→ **EXERCISE INSTRUCTIONS**:
Copy out the text below, unchanged, from the line containing "visszatérő látogatót. A" through the line containing "ak az esetleges", including both of those lines.

*** DATA FOR REVIEW

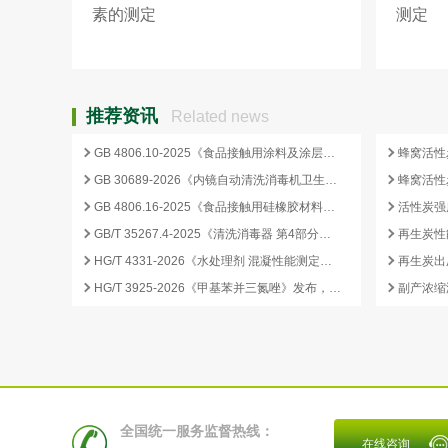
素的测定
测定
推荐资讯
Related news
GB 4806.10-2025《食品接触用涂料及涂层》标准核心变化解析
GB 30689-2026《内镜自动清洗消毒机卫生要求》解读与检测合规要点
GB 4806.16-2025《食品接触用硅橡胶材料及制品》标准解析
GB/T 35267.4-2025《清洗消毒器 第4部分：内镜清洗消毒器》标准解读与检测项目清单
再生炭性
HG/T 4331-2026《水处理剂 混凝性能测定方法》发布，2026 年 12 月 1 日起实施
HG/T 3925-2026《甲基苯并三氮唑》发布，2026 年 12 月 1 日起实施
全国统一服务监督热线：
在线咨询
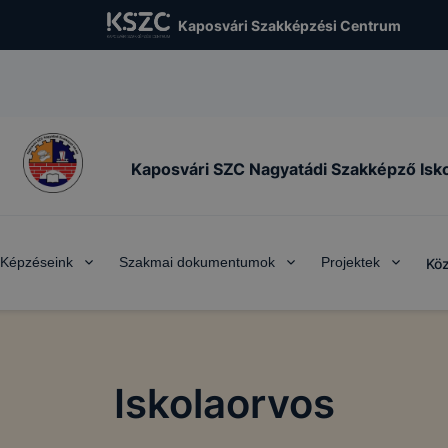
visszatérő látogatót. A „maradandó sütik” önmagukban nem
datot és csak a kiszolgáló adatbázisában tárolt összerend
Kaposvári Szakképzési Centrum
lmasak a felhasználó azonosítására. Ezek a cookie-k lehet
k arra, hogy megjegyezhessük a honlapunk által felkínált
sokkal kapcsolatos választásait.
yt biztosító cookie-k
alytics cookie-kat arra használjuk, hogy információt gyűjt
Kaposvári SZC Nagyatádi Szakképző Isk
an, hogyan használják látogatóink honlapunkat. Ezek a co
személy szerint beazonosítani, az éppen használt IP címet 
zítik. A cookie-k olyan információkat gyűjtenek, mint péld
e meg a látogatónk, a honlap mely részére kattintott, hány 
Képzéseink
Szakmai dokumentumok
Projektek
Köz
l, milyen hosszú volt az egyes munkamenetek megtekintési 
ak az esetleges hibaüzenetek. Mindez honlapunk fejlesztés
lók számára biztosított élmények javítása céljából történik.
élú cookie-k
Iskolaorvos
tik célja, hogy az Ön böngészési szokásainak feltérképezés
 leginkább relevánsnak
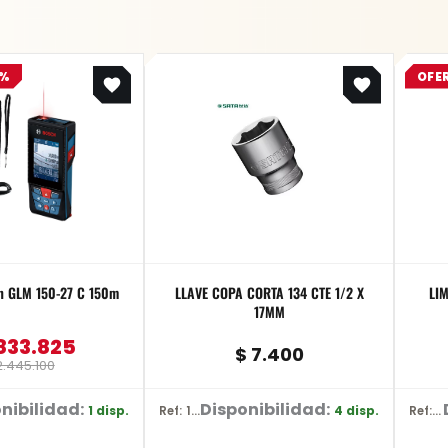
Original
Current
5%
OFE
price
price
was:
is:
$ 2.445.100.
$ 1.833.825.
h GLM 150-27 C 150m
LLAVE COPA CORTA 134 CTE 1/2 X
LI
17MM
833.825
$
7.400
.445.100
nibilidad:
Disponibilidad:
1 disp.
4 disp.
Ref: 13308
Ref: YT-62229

******

→ **ANSWER SPACE**:
visszatérő látogatót. A „maradandó sütik” önmagukban nem
datot és csak a kiszolgáló adatbázisában tárolt összerend
Kaposvári Szakképzési Centrum
lmasak a felhasználó azonosítására. Ezek a cookie-k lehet
k arra, hogy megjegyezhessük a honlapunk által felkínált
sokkal kapcsolatos választásait.
yt biztosító cookie-k
alytics cookie-kat arra használjuk, hogy információt gyűjt
Kaposvári SZC Nagyatádi Szakképző Isk
an, hogyan használják látogatóink honlapunkat. Ezek a co
személy szerint beazonosítani, az éppen használt IP címet 
zítik. A cookie-k olyan információkat gyűjtenek, mint péld
e meg a látogatónk, a honlap mely részére kattintott, hány 
Képzéseink
Szakmai dokumentumok
Projektek
Köz
l, milyen hosszú volt az egyes munkamenetek megtekintési 
ak az esetleges hibaüzenetek. Mindez honlapunk fejlesztés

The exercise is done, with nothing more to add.